Sonnets from Aesop
. Ribbonweed Press . Berkeley, CA
xPS3557.O365S8 2004 (Carlson Fable Collection, BIC bldg)
MetadataShow full item record
Here is an extra copy. Roger had been saving this book for me. What a wonderful surprise! A local couple, writer and artist, worked together to create it. He also gave me the blurb on them and their book. Gerson Goldhaber is an over-80 astrophysicist from Cal, and Judith is his somewhat younger poet wife. What a great combination! There are one hundred fables here, each in sonnet form, and each with a full-page watercolor illustration on the facing page, done here in glossy, four-color renditions. As for the texts, they may labor sometimes to accomplish their rhymes. The writer takes on the difficult task of giving whatever moral may be appropriate within the fourteen-line structure of the sonnet. Thus the fox who has announced universal peace but is now leaving quickly does not say that the dogs may not have heard about the peace but rather sometimes I'm outfoxed by my own cunning (2). The owner and the renter of the ass argue over who owns the ass' shade, but while they argue the ass runs off (8). The conception of TB is different here; there is nothing about playing dead, but only about confronting the bear (12). This fable provides one of the liveliest illustrations!

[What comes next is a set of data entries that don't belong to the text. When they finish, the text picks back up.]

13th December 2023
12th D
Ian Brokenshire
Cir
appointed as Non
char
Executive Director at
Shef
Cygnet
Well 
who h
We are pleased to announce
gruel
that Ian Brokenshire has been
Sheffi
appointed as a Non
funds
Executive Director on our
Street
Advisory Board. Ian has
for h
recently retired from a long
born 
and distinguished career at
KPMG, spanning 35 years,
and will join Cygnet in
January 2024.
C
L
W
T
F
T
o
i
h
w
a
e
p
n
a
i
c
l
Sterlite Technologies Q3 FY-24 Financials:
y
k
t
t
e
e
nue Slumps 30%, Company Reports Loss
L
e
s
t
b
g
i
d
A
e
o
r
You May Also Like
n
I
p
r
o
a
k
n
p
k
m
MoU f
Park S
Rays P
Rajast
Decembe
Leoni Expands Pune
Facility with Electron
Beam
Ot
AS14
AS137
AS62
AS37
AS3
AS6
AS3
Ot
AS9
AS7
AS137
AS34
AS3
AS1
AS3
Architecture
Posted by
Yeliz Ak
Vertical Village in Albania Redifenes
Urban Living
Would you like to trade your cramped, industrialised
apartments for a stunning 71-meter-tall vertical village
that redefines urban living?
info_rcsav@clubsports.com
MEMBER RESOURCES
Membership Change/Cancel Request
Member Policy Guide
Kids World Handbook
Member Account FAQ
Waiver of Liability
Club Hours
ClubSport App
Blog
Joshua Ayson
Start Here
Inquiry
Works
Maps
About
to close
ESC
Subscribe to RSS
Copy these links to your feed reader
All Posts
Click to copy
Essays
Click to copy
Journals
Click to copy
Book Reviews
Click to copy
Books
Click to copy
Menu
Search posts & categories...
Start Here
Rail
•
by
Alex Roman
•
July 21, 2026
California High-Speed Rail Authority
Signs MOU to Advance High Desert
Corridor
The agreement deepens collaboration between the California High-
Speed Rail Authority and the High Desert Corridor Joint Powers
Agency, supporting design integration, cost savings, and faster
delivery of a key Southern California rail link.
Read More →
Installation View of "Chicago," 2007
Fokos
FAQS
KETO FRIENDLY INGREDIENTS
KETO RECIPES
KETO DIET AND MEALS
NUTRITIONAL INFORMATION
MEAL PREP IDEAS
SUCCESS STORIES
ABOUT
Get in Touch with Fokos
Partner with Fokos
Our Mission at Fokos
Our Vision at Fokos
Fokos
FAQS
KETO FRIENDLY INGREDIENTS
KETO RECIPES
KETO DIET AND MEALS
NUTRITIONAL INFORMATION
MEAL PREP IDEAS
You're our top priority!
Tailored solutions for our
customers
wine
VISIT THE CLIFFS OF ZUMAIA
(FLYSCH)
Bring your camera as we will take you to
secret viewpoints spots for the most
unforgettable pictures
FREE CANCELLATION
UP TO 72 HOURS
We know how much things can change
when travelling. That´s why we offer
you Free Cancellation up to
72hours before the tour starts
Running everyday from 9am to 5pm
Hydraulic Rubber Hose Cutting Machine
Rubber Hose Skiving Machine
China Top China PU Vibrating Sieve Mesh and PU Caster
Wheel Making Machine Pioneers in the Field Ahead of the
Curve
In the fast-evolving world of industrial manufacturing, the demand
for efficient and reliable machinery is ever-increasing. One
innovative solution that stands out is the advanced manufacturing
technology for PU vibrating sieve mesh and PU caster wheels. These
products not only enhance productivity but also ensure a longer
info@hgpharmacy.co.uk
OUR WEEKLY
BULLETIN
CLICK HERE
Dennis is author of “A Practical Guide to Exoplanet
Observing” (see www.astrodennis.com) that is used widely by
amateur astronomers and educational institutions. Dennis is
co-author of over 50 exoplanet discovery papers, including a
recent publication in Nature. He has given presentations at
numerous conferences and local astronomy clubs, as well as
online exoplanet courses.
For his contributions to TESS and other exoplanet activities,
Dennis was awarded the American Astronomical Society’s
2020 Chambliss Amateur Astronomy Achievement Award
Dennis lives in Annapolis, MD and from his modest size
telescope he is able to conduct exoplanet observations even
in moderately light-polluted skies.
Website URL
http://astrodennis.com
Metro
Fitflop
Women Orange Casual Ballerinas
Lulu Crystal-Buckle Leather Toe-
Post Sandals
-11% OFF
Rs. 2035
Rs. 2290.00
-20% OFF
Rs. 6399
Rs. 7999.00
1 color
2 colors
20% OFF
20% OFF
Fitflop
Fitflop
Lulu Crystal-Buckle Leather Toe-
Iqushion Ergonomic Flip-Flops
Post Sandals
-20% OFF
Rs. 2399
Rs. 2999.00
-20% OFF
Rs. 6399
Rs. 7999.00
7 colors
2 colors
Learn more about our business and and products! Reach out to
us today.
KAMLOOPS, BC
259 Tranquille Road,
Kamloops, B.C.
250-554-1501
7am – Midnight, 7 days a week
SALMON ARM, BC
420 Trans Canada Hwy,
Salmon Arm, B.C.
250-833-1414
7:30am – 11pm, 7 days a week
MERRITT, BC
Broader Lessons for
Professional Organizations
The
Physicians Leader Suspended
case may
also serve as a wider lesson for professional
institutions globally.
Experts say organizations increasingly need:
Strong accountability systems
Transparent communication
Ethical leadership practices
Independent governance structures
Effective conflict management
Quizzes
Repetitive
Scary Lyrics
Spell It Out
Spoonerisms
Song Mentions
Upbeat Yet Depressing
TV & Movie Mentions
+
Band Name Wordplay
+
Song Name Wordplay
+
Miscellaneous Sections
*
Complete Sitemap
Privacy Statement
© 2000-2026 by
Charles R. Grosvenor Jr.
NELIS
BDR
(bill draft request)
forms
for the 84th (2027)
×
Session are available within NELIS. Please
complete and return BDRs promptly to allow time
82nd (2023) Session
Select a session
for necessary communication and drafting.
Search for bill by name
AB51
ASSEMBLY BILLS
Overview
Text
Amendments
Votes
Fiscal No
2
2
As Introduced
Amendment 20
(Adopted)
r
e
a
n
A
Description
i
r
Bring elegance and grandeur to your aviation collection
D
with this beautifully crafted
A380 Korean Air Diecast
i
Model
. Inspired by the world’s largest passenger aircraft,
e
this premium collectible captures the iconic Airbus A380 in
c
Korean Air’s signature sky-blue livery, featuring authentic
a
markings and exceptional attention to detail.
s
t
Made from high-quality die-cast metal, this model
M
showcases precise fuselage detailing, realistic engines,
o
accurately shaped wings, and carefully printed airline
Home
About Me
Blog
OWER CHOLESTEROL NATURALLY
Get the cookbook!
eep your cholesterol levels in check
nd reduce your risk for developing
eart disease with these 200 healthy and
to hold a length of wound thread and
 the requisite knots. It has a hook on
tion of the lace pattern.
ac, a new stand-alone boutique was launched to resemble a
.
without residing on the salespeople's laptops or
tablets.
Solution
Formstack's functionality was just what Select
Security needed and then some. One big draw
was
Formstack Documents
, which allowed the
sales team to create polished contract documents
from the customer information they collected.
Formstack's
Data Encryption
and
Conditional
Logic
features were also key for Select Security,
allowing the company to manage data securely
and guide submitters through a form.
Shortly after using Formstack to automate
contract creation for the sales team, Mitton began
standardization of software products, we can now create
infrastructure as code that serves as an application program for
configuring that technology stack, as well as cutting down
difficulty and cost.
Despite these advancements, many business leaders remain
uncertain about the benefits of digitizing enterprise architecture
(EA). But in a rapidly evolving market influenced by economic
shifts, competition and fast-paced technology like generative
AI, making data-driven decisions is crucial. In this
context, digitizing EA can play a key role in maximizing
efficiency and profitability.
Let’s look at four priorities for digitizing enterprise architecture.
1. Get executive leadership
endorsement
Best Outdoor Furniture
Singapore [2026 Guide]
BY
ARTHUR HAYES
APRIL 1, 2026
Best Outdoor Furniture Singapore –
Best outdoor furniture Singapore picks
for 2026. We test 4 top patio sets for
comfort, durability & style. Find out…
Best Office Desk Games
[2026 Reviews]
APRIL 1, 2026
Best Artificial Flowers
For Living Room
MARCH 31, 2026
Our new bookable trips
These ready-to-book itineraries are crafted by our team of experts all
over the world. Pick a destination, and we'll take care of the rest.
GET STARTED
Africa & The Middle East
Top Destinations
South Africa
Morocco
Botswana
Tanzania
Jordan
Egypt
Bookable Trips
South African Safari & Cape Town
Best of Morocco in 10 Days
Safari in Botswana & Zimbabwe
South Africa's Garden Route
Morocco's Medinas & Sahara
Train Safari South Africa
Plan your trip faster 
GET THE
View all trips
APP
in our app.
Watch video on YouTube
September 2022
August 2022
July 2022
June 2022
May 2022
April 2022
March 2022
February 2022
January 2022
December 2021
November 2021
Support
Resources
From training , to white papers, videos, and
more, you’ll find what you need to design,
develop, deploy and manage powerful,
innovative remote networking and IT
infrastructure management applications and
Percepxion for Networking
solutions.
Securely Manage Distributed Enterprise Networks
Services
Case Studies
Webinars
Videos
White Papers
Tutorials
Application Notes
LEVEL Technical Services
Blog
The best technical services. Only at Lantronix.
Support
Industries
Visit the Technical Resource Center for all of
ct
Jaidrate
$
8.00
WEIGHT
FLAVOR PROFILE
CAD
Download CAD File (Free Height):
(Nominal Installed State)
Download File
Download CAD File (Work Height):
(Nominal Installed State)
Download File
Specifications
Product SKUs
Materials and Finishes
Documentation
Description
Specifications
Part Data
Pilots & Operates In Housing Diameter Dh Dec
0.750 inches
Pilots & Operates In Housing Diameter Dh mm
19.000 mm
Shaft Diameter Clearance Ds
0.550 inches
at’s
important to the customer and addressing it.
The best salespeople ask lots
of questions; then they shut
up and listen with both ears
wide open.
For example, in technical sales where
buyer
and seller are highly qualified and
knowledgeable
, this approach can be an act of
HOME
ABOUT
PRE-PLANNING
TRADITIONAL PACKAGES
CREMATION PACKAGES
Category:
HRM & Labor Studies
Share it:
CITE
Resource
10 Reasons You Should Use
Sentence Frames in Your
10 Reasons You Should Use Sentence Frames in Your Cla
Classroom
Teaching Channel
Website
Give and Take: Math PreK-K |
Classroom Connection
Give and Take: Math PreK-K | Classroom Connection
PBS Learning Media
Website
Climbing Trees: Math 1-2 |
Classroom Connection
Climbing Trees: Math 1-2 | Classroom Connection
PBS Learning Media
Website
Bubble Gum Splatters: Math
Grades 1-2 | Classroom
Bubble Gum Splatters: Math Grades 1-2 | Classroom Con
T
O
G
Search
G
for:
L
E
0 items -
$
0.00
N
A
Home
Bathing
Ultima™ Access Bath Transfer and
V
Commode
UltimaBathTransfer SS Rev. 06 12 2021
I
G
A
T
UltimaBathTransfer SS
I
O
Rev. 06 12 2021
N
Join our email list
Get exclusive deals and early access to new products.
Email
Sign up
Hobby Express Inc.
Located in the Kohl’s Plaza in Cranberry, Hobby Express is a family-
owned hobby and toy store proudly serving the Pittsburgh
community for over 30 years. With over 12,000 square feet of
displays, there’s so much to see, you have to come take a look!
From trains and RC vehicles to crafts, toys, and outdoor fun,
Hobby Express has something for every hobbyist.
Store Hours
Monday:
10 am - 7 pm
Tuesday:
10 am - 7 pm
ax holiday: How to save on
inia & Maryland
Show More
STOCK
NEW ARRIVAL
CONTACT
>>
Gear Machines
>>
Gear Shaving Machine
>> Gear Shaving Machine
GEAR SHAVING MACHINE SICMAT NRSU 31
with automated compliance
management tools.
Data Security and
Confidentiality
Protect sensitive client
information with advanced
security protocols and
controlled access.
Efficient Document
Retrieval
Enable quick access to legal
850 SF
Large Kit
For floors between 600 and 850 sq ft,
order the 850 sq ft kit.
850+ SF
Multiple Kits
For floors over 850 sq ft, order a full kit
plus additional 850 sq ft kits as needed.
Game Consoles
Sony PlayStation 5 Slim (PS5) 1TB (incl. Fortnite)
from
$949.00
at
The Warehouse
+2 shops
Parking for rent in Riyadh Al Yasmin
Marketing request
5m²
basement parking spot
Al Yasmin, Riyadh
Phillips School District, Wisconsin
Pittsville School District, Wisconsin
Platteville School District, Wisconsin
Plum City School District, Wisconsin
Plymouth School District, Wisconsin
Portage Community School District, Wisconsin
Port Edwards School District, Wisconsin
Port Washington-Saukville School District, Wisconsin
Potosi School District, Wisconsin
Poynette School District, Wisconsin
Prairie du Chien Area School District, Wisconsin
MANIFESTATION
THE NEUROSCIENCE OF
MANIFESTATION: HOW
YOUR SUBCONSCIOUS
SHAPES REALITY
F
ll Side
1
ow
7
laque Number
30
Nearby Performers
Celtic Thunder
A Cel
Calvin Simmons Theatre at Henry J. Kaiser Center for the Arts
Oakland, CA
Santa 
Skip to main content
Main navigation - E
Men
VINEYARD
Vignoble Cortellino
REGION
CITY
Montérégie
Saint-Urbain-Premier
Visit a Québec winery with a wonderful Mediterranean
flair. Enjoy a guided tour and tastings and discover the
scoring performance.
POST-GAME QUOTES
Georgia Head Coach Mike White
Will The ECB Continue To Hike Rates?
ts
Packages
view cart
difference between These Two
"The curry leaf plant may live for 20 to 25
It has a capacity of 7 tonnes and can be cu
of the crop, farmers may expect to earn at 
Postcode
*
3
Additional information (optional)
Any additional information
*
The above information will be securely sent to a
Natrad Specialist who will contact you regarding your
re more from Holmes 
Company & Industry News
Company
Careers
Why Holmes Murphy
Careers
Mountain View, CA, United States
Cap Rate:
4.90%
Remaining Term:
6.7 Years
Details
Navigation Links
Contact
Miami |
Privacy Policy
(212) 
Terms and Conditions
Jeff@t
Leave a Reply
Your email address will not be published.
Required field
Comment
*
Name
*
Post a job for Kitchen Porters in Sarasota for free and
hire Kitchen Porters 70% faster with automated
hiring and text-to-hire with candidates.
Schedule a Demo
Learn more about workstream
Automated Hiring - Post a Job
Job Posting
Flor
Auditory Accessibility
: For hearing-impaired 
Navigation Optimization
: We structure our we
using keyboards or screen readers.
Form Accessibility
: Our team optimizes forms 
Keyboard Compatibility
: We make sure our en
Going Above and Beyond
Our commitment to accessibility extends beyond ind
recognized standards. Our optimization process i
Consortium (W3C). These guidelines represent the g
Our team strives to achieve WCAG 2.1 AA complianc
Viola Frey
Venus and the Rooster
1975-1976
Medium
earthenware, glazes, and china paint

The Eagle and the Hawk (18) is one of the most successful texts, and has a good illustration too. The Rabbit with Many Friends (36) makes it into this collection as Aesopic, even though it seems first to have appeared in Gay. The Eagle and the Arrow (52) closes well with what the author calls an epitaph: we give our foes the means for our destruction. The Farmer and His Sons (66) is well told. The two daughters with contrary prayers commend them--each one prayer--to their respective parents, so that the parents are praying mutually for rain and sunshine. I notice a new moral to The Serpent and the File: it's useless to beat up on the insensible (104). Two pages later, Zeus makes the earth so that the lark can bury her dead father. The woman who was a cat is not transformed back after eating the mouse; she just feels mortified (138). Perhaps the most graphic illustration is for FWT (151). Fortune spares a man sleeping, not on the edge of a well, but at the edge of a road where cars come very close to him (160). There is an AI at the back. This is an impressive book! The explanation of the two dates is that the book is copyrighted in 2004 but printed in 2005.